>> START PROVIDED MATERIAL
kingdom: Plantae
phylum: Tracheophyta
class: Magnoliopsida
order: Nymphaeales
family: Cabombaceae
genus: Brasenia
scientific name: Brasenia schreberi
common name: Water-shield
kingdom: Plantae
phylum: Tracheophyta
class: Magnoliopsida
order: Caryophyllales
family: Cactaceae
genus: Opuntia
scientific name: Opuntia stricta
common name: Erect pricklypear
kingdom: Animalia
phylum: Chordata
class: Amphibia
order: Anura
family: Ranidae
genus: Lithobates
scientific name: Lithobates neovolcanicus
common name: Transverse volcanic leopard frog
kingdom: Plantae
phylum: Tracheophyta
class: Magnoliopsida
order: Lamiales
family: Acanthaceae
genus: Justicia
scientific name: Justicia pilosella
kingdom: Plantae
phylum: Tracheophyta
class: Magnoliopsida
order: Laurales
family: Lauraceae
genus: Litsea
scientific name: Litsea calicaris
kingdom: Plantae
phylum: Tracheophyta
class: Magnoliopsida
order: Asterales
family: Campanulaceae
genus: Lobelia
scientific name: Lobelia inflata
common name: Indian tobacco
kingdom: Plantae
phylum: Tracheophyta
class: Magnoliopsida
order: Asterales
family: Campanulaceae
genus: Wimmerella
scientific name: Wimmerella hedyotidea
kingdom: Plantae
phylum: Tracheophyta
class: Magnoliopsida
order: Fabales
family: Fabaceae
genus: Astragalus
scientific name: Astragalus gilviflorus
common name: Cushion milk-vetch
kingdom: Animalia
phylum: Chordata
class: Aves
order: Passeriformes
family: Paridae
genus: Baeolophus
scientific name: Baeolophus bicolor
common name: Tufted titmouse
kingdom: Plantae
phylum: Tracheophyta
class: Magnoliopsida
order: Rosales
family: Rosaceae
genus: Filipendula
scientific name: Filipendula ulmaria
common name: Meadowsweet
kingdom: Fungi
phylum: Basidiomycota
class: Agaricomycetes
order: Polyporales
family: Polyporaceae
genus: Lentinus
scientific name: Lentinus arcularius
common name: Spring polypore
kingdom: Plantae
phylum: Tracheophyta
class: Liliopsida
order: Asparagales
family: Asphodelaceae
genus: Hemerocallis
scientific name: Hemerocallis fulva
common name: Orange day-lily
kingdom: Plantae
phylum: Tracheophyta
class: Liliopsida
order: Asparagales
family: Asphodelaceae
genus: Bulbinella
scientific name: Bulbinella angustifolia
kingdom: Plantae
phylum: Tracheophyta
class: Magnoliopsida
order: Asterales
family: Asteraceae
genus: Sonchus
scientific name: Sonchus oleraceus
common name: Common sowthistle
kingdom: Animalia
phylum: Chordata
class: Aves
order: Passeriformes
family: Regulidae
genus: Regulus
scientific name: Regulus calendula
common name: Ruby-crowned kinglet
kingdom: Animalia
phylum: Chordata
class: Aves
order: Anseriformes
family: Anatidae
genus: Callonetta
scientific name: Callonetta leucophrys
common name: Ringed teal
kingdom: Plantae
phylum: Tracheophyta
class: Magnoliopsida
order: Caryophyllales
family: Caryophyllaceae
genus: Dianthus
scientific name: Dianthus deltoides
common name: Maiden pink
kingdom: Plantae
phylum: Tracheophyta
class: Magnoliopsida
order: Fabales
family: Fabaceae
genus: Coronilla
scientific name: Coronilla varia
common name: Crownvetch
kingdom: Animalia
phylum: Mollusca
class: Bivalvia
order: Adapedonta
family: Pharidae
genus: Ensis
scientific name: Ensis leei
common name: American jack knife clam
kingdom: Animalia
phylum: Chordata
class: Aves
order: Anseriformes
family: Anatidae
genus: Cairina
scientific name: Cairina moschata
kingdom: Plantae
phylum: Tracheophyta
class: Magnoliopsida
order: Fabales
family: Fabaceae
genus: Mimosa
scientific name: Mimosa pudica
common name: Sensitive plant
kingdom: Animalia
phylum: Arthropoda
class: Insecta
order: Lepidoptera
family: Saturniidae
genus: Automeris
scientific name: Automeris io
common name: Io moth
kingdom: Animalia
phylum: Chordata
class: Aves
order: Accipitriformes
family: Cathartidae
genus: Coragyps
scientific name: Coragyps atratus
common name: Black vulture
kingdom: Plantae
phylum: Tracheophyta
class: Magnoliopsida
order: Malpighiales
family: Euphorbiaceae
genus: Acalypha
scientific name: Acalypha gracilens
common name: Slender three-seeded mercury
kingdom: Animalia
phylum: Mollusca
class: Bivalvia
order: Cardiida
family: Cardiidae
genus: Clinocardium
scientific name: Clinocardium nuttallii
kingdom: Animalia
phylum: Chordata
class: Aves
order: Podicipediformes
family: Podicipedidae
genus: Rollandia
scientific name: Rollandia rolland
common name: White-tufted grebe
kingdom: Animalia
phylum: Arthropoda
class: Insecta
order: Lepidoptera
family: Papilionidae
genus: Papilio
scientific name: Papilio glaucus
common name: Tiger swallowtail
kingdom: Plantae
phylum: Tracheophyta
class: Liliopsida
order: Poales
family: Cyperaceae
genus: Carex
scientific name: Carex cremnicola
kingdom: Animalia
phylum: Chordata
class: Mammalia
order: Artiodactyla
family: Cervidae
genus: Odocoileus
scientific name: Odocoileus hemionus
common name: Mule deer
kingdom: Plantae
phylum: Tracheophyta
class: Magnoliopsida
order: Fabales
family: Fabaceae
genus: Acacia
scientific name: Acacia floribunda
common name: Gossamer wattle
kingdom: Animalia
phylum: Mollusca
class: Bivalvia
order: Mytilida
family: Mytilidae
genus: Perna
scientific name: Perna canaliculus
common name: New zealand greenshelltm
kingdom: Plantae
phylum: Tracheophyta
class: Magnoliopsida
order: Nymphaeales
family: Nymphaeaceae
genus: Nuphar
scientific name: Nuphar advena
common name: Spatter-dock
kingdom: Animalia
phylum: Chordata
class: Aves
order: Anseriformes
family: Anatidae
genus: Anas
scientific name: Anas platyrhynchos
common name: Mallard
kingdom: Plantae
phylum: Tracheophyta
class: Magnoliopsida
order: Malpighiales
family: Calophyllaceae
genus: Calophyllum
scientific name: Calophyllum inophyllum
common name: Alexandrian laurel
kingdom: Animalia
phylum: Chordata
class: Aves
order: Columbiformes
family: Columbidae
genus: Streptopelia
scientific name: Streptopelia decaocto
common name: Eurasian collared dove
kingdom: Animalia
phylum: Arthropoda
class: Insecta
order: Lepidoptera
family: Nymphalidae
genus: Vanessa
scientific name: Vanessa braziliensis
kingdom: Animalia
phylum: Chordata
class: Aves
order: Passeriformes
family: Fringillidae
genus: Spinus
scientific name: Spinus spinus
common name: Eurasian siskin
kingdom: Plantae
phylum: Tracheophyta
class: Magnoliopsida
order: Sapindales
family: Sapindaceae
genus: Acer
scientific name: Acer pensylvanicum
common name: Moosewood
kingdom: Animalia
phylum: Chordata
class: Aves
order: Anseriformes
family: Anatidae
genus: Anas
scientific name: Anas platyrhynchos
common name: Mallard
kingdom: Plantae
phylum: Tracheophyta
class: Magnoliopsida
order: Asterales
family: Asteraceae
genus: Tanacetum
>> END PROVIDED MATERIAL
• **REQUEST**: Give back every line of the data above word for word, in the same order.

• **FINAL RESULT**:
kingdom: Plantae
phylum: Tracheophyta
class: Magnoliopsida
order: Nymphaeales
family: Cabombaceae
genus: Brasenia
scientific name: Brasenia schreberi
common name: Water-shield
kingdom: Plantae
phylum: Tracheophyta
class: Magnoliopsida
order: Caryophyllales
family: Cactaceae
genus: Opuntia
scientific name: Opuntia stricta
common name: Erect pricklypear
kingdom: Animalia
phylum: Chordata
class: Amphibia
order: Anura
family: Ranidae
genus: Lithobates
scientific name: Lithobates neovolcanicus
common name: Transverse volcanic leopard frog
kingdom: Plantae
phylum: Tracheophyta
class: Magnoliopsida
order: Lamiales
family: Acanthaceae
genus: Justicia
scientific name: Justicia pilosella
kingdom: Plantae
phylum: Tracheophyta
class: Magnoliopsida
order: Laurales
family: Lauraceae
genus: Litsea
scientific name: Litsea calicaris
kingdom: Plantae
phylum: Tracheophyta
class: Magnoliopsida
order: Asterales
family: Campanulaceae
genus: Lobelia
scientific name: Lobelia inflata
common name: Indian tobacco
kingdom: Plantae
phylum: Tracheophyta
class: Magnoliopsida
order: Asterales
family: Campanulaceae
genus: Wimmerella
scientific name: Wimmerella hedyotidea
kingdom: Plantae
phylum: Tracheophyta
class: Magnoliopsida
order: Fabales
family: Fabaceae
genus: Astragalus
scientific name: Astragalus gilviflorus
common name: Cushion milk-vetch
kingdom: Animalia
phylum: Chordata
class: Aves
order: Passeriformes
family: Paridae
genus: Baeolophus
scientific name: Baeolophus bicolor
common name: Tufted titmouse
kingdom: Plantae
phylum: Tracheophyta
class: Magnoliopsida
order: Rosales
family: Rosaceae
genus: Filipendula
scientific name: Filipendula ulmaria
common name: Meadowsweet
kingdom: Fungi
phylum: Basidiomycota
class: Agaricomycetes
order: Polyporales
family: Polyporaceae
genus: Lentinus
scientific name: Lentinus arcularius
common name: Spring polypore
kingdom: Plantae
phylum: Tracheophyta
class: Liliopsida
order: Asparagales
family: Asphodelaceae
genus: Hemerocallis
scientific name: Hemerocallis fulva
common name: Orange day-lily
kingdom: Plantae
phylum: Tracheophyta
class: Liliopsida
order: Asparagales
family: Asphodelaceae
genus: Bulbinella
scientific name: Bulbinella angustifolia
kingdom: Plantae
phylum: Tracheophyta
class: Magnoliopsida
order: Asterales
family: Asteraceae
genus: Sonchus
scientific name: Sonchus oleraceus
common name: Common sowthistle
kingdom: Animalia
phylum: Chordata
class: Aves
order: Passeriformes
family: Regulidae
genus: Regulus
scientific name: Regulus calendula
common name: Ruby-crowned kinglet
kingdom: Animalia
phylum: Chordata
class: Aves
order: Anseriformes
family: Anatidae
genus: Callonetta
scientific name: Callonetta leucophrys
common name: Ringed teal
kingdom: Plantae
phylum: Tracheophyta
class: Magnoliopsida
order: Caryophyllales
family: Caryophyllaceae
genus: Dianthus
scientific name: Dianthus deltoides
common name: Maiden pink
kingdom: Plantae
phylum: Tracheophyta
class: Magnoliopsida
order: Fabales
family: Fabaceae
genus: Coronilla
scientific name: Coronilla varia
common name: Crownvetch
kingdom: Animalia
phylum: Mollusca
class: Bivalvia
order: Adapedonta
family: Pharidae
genus: Ensis
scientific name: Ensis leei
common name: American jack knife clam
kingdom: Animalia
phylum: Chordata
class: Aves
order: Anseriformes
family: Anatidae
genus: Cairina
scientific name: Cairina moschata
kingdom: Plantae
phylum: Tracheophyta
class: Magnoliopsida
order: Fabales
family: Fabaceae
genus: Mimosa
scientific name: Mimosa pudica
common name: Sensitive plant
kingdom: Animalia
phylum: Arthropoda
class: Insecta
order: Lepidoptera
family: Saturniidae
genus: Automeris
scientific name: Automeris io
common name: Io moth
kingdom: Animalia
phylum: Chordata
class: Aves
order: Accipitriformes
family: Cathartidae
genus: Coragyps
scientific name: Coragyps atratus
common name: Black vulture
kingdom: Plantae
phylum: Tracheophyta
class: Magnoliopsida
order: Malpighiales
family: Euphorbiaceae
genus: Acalypha
scientific name: Acalypha gracilens
common name: Slender three-seeded mercury
kingdom: Animalia
phylum: Mollusca
class: Bivalvia
order: Cardiida
family: Cardiidae
genus: Clinocardium
scientific name: Clinocardium nuttallii
kingdom: Animalia
phylum: Chordata
class: Aves
order: Podicipediformes
family: Podicipedidae
genus: Rollandia
scientific name: Rollandia rolland
common name: White-tufted grebe
kingdom: Animalia
phylum: Arthropoda
class: Insecta
order: Lepidoptera
family: Papilionidae
genus: Papilio
scientific name: Papilio glaucus
common name: Tiger swallowtail
kingdom: Plantae
phylum: Tracheophyta
class: Liliopsida
order: Poales
family: Cyperaceae
genus: Carex
scientific name: Carex cremnicola
kingdom: Animalia
phylum: Chordata
class: Mammalia
order: Artiodactyla
family: Cervidae
genus: Odocoileus
scientific name: Odocoileus hemionus
common name: Mule deer
kingdom: Plantae
phylum: Tracheophyta
class: Magnoliopsida
order: Fabales
family: Fabaceae
genus: Acacia
scientific name: Acacia floribunda
common name: Gossamer wattle
kingdom: Animalia
phylum: Mollusca
class: Bivalvia
order: Mytilida
family: Mytilidae
genus: Perna
scientific name: Perna canaliculus
common name: New zealand greenshelltm
kingdom: Plantae
phylum: Tracheophyta
class: Magnoliopsida
order: Nymphaeales
family: Nymphaeaceae
genus: Nuphar
scientific name: Nuphar advena
common name: Spatter-dock
kingdom: Animalia
phylum: Chordata
class: Aves
order: Anseriformes
family: Anatidae
genus: Anas
scientific name: Anas platyrhynchos
common name: Mallard
kingdom: Plantae
phylum: Tracheophyta
class: Magnoliopsida
order: Malpighiales
family: Calophyllaceae
genus: Calophyllum
scientific name: Calophyllum inophyllum
common name: Alexandrian laurel
kingdom: Animalia
phylum: Chordata
class: Aves
order: Columbiformes
family: Columbidae
genus: Streptopelia
scientific name: Streptopelia decaocto
common name: Eurasian collared dove
kingdom: Animalia
phylum: Arthropoda
class: Insecta
order: Lepidoptera
family: Nymphalidae
genus: Vanessa
scientific name: Vanessa braziliensis
kingdom: Animalia
phylum: Chordata
class: Aves
order: Passeriformes
family: Fringillidae
genus: Spinus
scientific name: Spinus spinus
common name: Eurasian siskin
kingdom: Plantae
phylum: Tracheophyta
class: Magnoliopsida
order: Sapindales
family: Sapindaceae
genus: Acer
scientific name: Acer pensylvanicum
common name: Moosewood
kingdom: Animalia
phylum: Chordata
class: Aves
order: Anseriformes
family: Anatidae
genus: Anas
scientific name: Anas platyrhynchos
common name: Mallard
kingdom: Plantae
phylum: Tracheophyta
class: Magnoliopsida
order: Asterales
family: Asteraceae
genus: Tanacetum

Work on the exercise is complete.